The Astor Orphan
- First edition
- Authors: Alexandra Aldrich
- Language: English
- Publisher: HarperCollins
- Publication date: 2013

= The Astor Orphan =

Memoir by Alexandra Aldrich

The Astor Orphan is a 2013 memoir by Alexandra Aldrich, a member of the Astor family.

==Summary==
Alexandra Aldrich, a direct descendant (5th great-granddaughter) of John Jacob Astor, recounts her childhood at Rokeby, a 43-room historic estate in Barrytown, New York. The family is land-rich but cash-poor. Her father is unemployed, and her grandmother is an alcoholic. The book ends as she leaves for boarding school.

==Critical reception==
Publishers Weekly described the book as a "sparklingly mischievous debut".

In the Chicago Tribune, Kevin Nance compared it to Grey Gardens, adding that, "Aldrich delivers buckets of eccentricity." However, he argued that her "petulant grievance and thwarted entitlement" made the book "wearisome fast". He added that the dialogues lacked credibility, and that there is a "lack of an adult, emotionally mature perspective".

Writing for The New York Observer, Matthew Kassel argued that it "read[s] like a cross between Jane Eyre and Running with Scissors, adding that "it contain[ed] more than a few unsavory details about her family, personal things that one might not want the public to know about." He went on to say that "the book feels like a child's revenge on her family."

In Salon, Laura Miller called it "a mournful, curious tale of an anxious child's longing for security." She added that it lacked "the fluency of truly accomplished storytelling, but the story it tells is so extraordinary, and Aldrich's tone is so baldly honest, that the reader's attention will not flag.".

In The Boston Globe, Buzzy Jackson, the author of Shaking the Family Tree: Blue Bloods, Black Sheep, and Other Obsessions of an Accidental Genealogist, argued that it was "unpleasant for the reader to spend time with these spoiled, deranged people."

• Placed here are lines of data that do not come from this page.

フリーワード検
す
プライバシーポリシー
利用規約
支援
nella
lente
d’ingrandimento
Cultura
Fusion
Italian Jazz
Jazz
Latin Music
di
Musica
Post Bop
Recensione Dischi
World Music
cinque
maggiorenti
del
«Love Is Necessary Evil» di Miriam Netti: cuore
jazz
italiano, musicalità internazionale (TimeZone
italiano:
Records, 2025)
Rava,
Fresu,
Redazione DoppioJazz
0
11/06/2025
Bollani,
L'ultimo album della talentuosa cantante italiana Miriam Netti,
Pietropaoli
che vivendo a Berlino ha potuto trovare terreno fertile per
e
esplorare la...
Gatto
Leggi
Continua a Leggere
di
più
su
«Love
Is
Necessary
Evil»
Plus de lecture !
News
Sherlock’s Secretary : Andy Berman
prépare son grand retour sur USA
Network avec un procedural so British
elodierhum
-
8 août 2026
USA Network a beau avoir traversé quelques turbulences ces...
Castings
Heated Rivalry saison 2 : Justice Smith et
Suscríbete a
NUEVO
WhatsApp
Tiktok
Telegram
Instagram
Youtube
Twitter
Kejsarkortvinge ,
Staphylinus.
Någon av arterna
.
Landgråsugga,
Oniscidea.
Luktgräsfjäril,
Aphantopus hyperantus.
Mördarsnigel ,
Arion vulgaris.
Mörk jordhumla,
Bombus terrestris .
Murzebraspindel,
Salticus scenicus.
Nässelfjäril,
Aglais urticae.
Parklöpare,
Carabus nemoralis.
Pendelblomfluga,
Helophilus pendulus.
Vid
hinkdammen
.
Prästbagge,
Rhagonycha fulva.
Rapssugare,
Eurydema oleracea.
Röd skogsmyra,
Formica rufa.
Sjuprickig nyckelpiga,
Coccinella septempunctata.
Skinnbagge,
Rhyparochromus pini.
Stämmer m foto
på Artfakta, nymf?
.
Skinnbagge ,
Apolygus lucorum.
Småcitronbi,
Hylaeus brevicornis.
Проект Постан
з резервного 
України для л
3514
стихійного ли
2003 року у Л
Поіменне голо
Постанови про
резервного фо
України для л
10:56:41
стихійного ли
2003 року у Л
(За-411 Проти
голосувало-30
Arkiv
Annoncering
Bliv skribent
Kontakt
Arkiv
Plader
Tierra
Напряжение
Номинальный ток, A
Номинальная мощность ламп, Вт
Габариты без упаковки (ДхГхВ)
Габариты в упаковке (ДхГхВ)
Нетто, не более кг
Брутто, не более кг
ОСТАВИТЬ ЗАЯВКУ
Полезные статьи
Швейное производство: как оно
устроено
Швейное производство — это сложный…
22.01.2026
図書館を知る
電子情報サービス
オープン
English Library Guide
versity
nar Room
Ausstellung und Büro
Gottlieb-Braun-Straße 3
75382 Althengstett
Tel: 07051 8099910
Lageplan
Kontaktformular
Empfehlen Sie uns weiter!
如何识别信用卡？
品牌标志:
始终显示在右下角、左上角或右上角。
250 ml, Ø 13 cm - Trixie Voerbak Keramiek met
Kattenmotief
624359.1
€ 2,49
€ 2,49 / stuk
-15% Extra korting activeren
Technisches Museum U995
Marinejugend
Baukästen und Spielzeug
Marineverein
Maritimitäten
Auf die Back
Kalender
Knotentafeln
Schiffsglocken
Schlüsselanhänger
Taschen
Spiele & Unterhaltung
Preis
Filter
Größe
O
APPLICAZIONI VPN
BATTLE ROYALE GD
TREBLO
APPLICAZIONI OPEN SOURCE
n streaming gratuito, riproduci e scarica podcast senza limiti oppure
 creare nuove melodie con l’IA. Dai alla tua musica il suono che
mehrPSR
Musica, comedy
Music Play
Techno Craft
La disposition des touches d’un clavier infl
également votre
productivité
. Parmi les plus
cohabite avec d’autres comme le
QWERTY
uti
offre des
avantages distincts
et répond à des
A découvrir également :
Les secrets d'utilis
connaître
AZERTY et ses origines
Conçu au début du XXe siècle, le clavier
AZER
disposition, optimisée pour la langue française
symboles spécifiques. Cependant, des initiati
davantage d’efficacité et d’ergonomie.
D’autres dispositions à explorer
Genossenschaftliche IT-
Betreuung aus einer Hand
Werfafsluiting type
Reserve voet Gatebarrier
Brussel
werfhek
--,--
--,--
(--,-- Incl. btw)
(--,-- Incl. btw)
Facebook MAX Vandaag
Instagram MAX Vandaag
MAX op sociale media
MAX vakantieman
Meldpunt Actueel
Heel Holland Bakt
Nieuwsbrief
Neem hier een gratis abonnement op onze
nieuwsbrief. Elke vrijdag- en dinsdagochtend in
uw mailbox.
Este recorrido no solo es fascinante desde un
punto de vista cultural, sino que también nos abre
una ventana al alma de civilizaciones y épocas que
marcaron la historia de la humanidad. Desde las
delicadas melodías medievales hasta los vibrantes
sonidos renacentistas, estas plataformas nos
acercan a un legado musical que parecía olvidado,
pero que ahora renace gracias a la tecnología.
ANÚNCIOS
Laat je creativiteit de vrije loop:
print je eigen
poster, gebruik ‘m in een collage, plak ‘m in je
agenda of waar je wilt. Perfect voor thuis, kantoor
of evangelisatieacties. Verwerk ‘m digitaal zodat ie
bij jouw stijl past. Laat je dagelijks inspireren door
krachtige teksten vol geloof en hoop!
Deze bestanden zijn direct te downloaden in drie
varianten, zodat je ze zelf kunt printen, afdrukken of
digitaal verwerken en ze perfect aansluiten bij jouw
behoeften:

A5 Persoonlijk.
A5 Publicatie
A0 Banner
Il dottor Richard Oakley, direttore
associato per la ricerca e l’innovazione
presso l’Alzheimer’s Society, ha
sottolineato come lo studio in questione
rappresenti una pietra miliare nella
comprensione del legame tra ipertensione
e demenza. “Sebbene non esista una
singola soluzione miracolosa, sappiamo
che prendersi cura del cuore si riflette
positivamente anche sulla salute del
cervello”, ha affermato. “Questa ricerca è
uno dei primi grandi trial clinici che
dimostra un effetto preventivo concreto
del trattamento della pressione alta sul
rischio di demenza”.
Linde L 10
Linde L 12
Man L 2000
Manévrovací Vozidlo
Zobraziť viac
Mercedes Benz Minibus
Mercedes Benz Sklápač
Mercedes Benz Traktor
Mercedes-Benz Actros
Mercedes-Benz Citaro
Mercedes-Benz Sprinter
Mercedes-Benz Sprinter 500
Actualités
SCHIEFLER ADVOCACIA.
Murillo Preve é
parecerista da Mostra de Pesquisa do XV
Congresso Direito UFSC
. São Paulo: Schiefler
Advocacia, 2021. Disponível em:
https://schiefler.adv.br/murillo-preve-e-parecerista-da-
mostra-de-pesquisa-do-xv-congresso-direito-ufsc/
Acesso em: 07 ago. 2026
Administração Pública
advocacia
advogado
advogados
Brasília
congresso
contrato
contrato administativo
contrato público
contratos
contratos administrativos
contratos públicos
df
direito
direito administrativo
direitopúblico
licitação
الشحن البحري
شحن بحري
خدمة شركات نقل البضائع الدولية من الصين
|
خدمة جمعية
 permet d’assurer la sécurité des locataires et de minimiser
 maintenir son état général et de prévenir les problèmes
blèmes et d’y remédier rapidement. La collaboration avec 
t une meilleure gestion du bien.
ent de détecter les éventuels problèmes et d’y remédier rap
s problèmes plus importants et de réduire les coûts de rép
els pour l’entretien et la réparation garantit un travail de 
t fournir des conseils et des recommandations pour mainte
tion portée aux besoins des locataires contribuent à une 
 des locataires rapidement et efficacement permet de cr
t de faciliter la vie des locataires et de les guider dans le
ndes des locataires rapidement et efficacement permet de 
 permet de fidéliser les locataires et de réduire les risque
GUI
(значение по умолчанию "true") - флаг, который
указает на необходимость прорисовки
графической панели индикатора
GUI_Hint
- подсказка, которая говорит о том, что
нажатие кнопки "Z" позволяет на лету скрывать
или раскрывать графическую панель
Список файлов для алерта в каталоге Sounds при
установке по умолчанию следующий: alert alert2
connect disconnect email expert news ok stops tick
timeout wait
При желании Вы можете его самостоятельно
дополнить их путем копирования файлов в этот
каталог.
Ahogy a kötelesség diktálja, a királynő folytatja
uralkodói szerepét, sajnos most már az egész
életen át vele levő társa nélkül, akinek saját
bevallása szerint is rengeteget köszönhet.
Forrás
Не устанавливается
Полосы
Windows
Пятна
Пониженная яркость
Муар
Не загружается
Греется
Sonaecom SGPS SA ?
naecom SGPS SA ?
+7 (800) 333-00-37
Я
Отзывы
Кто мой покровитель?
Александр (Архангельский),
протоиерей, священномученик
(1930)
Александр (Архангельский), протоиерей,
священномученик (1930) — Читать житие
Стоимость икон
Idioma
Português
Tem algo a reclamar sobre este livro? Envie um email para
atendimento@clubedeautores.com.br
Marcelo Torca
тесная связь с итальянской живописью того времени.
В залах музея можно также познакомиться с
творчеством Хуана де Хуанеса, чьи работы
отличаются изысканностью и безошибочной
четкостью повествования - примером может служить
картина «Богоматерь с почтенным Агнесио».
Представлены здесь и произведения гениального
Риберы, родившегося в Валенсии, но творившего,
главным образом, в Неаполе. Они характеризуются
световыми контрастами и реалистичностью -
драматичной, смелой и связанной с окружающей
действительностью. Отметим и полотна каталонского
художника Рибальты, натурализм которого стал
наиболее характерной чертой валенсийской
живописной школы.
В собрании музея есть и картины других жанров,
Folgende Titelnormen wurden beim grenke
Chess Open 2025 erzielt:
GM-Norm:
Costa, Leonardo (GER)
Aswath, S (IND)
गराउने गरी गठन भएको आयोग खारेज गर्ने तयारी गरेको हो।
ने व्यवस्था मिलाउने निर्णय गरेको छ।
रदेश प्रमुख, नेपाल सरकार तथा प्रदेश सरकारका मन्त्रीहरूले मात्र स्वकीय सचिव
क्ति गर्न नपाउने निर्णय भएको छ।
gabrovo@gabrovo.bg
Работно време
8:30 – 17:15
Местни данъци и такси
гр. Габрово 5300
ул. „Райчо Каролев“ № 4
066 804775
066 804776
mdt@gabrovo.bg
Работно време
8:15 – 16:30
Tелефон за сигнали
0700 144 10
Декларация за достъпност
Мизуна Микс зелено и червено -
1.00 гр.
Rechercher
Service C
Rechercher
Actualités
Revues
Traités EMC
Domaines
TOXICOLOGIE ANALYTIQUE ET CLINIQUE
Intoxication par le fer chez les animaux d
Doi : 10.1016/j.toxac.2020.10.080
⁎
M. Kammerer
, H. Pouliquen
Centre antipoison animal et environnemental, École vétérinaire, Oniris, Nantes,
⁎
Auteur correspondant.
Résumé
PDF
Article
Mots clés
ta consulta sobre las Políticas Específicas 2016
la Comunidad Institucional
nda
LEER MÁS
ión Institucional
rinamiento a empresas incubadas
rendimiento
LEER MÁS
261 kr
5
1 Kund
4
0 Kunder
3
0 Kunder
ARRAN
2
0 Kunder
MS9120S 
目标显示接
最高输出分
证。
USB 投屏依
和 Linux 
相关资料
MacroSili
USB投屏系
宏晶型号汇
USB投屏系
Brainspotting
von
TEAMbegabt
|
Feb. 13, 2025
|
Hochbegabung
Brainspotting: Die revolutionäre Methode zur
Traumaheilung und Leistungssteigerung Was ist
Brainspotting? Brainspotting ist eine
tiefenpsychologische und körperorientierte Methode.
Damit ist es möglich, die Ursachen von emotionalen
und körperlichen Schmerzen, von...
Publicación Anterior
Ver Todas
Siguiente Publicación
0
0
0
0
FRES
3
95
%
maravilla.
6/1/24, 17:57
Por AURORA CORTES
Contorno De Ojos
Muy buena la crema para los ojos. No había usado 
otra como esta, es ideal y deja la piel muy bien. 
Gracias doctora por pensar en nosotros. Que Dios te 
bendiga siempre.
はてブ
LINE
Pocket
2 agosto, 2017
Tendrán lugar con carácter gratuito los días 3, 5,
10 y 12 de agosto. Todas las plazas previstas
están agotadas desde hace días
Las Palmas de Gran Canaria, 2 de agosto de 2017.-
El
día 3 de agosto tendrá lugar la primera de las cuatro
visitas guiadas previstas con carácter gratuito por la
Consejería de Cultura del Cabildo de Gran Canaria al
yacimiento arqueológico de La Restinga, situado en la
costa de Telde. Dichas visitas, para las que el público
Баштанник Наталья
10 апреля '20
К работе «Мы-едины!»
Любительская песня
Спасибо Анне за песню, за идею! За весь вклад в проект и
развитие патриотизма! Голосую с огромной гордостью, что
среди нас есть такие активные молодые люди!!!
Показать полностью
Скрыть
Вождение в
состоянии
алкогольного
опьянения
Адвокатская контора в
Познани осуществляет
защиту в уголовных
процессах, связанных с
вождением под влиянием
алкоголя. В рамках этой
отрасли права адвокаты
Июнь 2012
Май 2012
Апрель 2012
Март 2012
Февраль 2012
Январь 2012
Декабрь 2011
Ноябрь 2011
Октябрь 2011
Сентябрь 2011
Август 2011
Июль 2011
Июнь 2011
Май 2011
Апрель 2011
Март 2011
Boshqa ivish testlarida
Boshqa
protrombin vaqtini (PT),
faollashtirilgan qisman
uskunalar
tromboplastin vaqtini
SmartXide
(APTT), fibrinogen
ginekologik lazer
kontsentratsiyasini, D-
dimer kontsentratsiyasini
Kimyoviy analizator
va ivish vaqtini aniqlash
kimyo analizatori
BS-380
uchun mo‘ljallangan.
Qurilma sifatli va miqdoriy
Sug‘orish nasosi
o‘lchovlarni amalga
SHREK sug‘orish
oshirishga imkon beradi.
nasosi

In the Star Tribune, Eric Hanson called the book, "wearying, gorgeous, ugly, sad, bohemian and only mildly sordid or scandalous by TV or literary standards."

The Kirkus Reviews said, "It’s a trick to tell a story this rich and complicated through the eyes of a child without losing the subtleties of character and nuances of history, but Aldrich pulls it off with aplomb."